Petitions won’t remove Govt: Mudenda

Source: Petitions won’t remove Govt: Mudenda | The Herald

Petitions won’t remove Govt: MudendaAdvocate Mudenda

Conrad Mupesa
Mashonaland West Bureau
Civic organisations are free to petition Parliament, but a constitutionally-elected Government will only be removed through an election rather than unconstitutional regime change means, Speaker of Parliament, Advocate Jacob Mudenda has said.

Speaking during a stakeholders meeting with civic society organisations and the media at the Chinhoyi University of Technology last week, Advocate Mudenda said Parliament received both petitions, addressing various issues.

He, however, noted that the majority of petitions were largely from some Western-funded organisations purporting to be champions of democracy yet pushing for civil unrest using innocent citizens to effect regime change.

“Right now we are receiving a number of petitions, which speak to our daily lives.

“However, some organisations that are giving out money to people in Zimbabwe and Africa to effect regime change are also there. Regime change cannot come through petitions but only through voting,” he said.

Advocate Mudenda said although there was an intricate connection between Parliament and civic organisations under Section 149 of the constitution, which allowed citizens to petition Parliament, there was a clear cut line that had to be followed.

“When petitioning the Parliament, citizens should desist from using foul and insulting language.
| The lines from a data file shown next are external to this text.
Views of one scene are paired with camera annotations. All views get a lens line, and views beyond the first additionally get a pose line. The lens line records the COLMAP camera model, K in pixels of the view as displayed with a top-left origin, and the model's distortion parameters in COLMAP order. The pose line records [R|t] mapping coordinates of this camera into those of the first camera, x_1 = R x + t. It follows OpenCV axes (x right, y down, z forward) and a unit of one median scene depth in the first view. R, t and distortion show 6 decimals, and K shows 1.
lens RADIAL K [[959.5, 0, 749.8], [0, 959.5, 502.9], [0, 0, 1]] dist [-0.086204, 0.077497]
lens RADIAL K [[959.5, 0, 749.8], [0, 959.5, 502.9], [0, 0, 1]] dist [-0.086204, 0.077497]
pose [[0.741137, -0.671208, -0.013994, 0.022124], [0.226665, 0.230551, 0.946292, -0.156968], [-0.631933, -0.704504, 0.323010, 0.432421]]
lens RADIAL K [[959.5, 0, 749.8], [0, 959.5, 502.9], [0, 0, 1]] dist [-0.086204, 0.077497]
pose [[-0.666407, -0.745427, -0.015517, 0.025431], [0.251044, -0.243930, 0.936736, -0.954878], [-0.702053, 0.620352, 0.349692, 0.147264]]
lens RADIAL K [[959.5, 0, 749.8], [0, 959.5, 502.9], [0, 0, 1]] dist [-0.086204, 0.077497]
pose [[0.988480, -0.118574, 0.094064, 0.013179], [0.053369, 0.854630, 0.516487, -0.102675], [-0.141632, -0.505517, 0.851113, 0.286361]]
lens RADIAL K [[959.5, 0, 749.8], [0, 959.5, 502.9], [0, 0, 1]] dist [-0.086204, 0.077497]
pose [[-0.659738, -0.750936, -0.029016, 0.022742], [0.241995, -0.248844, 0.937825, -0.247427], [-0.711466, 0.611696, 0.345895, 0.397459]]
Citizens should also include their names and organisations they are representing.

They should also disclose their source of funds.
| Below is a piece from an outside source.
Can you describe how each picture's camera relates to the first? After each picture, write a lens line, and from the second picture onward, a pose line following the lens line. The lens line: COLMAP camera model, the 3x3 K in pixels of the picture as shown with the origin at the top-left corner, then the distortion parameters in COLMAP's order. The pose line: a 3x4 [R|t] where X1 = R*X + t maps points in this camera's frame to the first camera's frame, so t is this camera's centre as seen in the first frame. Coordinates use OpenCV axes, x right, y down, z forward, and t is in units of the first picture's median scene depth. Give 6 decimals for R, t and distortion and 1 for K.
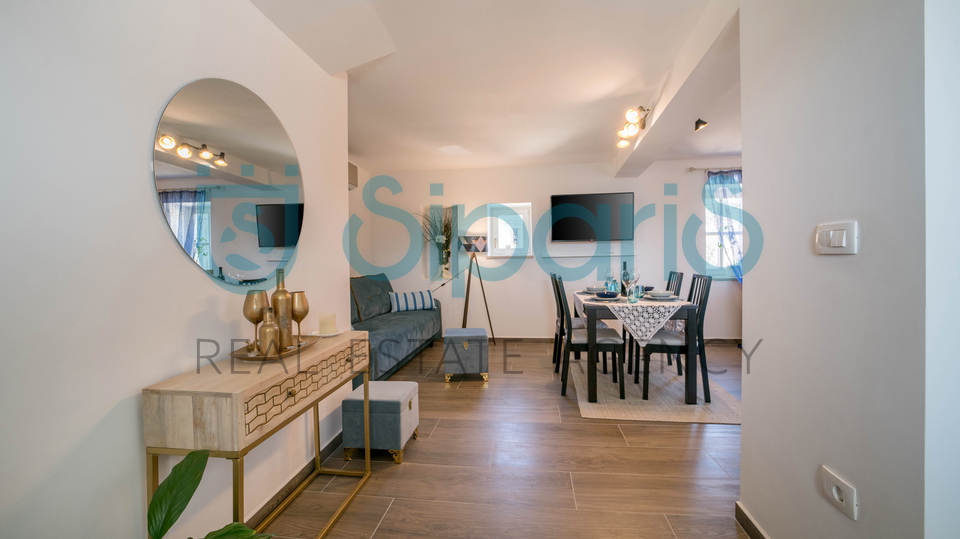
lens RADIAL K [[395.6, 0, 508.1], [0, 395.6, 266.7], [0, 0, 1]] dist [0.000400, 0.000028]
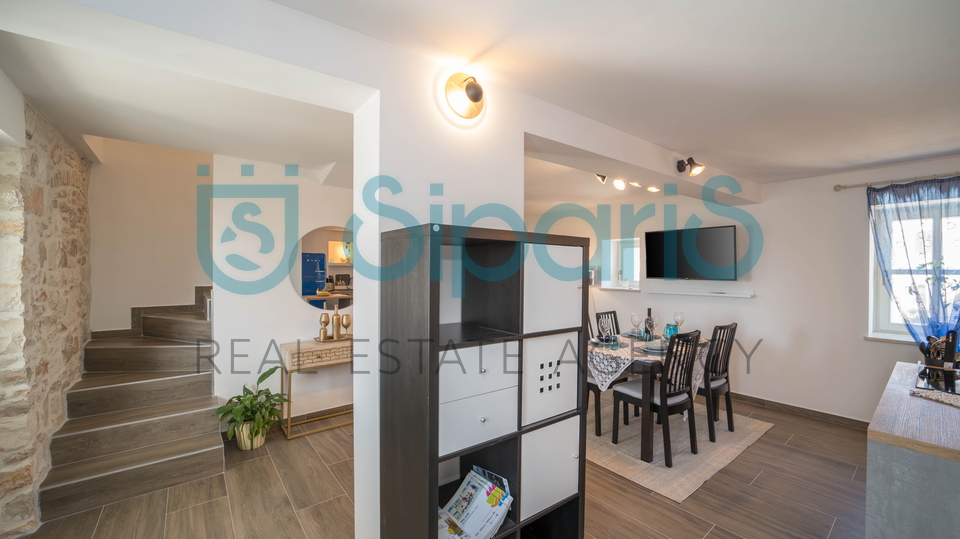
lens RADIAL K [[396.3, 0, 465.6], [0, 396.3, 270.8], [0, 0, 1]] dist [-0.000112, -0.000037]
pose [[0.676368, 0.022795, -0.736211, 1.388134], [-0.028374, 0.999585, 0.004882, -0.191804], [0.736017, 0.017587, 0.676734, -0.024226]]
“As Parliament, we will protect whoever sends petition, but they have to be objective and factual.”

He also added that since the doctrine of separation of powers stops Parliament from meddling with the judiciary, petitions whose issues were before the courts would not be entertained by the Speaker of Parliament and the Senate President.

He added that the Clerk of Parliament receives petitions from citizens and then writes to leaders of the two houses who in turn deliberate on the issues.

Zimbabwe is part of the 179-member Inter-parliamentary Union and is obliged to give citizens their democratic right in airing their objective voices to improve quality and relevance of legislatures.

“Zimbabwe is a democratic and unitary state whose policies and laws are derived from the views of the public.

However, for the citizens to add their voices, the media which has the key means to inform the public should play its informative role so that they are well versed with Acts, Bills and policies,” he added.

He said the citizens possessed the power to put the performance and roles of the executive, Parliament and judiciary under spotlight.